Bay of Bengal at risk from tsunami-producing quakes
Updated on Saturday, September 08, 2007, 00:00 IST
New York, Sept 08: The densely populated Bay of Bengal looks to be at risk from very large tsunami-producing earthquakes, suggests a paper published in Nature magazine this week.

Contrary to some previous studies, the plate boundary in this region is probably at sea, hidden below the thick layer of sediments in the Bengal fan, says the author, explaining that this means that a subduction-zone earthquake would be likely to generate a tsunami.

Evidence of a large earthquake in Myanmar's Arakan in 1762 also indicates an off-shore origin, the study says.

Phil Cummins, a seismologist at the National Geoscience Australia Agency in Canberra, is also quick to caution that his ideas need confirmation before "policymakers start doing anything".

The northern Bay of Bengal was formerly thought to be an unlikely place for large earthquakes that result when tectonic plates that are pushing against one another suddenly wrench, with one plate slipping below the other, The Nature said.

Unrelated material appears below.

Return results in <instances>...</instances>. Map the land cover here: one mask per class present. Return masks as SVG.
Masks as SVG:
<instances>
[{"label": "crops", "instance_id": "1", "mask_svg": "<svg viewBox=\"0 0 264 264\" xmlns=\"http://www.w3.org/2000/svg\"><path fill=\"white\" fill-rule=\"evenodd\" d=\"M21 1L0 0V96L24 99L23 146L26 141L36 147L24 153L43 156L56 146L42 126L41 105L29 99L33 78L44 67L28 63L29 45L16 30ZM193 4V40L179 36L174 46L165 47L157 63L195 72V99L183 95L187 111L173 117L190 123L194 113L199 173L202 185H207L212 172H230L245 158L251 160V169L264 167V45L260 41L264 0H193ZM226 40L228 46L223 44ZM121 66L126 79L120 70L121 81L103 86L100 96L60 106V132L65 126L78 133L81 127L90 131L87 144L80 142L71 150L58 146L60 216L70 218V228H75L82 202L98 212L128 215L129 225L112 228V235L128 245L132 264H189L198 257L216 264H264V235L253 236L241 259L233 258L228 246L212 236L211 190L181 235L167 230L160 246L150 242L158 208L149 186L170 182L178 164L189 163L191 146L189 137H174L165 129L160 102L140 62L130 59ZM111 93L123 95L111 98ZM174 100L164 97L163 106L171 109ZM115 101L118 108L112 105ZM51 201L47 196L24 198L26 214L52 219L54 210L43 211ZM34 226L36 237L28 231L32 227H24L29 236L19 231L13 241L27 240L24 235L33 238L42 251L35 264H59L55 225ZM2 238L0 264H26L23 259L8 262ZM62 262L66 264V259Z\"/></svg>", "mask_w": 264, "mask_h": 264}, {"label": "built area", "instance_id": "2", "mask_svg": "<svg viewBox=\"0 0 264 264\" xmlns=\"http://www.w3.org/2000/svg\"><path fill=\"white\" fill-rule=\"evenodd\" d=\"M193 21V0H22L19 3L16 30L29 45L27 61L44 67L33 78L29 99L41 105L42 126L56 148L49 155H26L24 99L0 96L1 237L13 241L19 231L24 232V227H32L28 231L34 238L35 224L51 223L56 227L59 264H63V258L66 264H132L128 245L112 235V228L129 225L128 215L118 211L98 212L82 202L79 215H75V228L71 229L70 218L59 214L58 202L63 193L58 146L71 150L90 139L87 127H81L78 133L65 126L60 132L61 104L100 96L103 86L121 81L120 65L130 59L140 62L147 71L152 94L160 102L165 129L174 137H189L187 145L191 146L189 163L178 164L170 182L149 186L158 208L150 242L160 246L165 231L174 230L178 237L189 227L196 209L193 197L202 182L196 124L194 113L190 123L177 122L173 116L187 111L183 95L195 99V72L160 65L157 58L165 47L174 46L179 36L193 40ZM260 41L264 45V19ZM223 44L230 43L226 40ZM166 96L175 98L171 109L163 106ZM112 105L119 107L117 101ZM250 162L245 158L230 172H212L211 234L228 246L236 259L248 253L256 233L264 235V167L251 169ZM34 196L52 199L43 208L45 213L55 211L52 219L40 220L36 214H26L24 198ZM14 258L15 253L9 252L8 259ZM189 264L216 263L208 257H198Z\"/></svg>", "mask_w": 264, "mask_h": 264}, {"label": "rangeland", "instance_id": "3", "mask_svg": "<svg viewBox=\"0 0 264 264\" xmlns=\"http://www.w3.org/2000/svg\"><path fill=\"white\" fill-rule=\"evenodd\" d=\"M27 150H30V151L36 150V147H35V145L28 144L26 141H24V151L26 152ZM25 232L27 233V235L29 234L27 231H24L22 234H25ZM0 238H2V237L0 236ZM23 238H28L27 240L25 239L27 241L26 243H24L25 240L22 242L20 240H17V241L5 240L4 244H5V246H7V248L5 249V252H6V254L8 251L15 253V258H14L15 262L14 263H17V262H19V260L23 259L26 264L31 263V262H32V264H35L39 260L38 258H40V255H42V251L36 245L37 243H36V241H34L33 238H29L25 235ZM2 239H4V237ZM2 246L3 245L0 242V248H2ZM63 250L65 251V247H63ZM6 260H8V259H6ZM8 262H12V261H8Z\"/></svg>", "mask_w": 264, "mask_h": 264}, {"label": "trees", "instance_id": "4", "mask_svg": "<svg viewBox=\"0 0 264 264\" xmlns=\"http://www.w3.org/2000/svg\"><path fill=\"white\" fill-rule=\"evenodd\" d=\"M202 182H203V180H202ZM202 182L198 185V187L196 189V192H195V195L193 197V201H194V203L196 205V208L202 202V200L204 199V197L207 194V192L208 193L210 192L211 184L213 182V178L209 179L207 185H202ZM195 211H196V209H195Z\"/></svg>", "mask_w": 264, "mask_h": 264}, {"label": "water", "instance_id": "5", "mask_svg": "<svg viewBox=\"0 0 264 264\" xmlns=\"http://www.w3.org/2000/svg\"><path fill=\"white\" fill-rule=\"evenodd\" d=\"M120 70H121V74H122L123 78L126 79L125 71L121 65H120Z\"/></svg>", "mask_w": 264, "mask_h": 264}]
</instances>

These 'megathrust' earthquakes can cause tsunamis, as water is suddenly displaced up and down by the thrusting rock.

The plate boundary further south off the coast of Sumatra causes such quakes -one of which created the devastating 2004 wave.

Previous research had hinted that further north, the plate boundary comes ashore in Myanmar rather than continuing up into the northern end of the Bay of Bengal, that the Indian Ocean plate is not subducting there and that the land beneath Myanmar is instead moving north with the Indian continental plate.

But the seismological and geological evidence for this is complex and open to interpretation.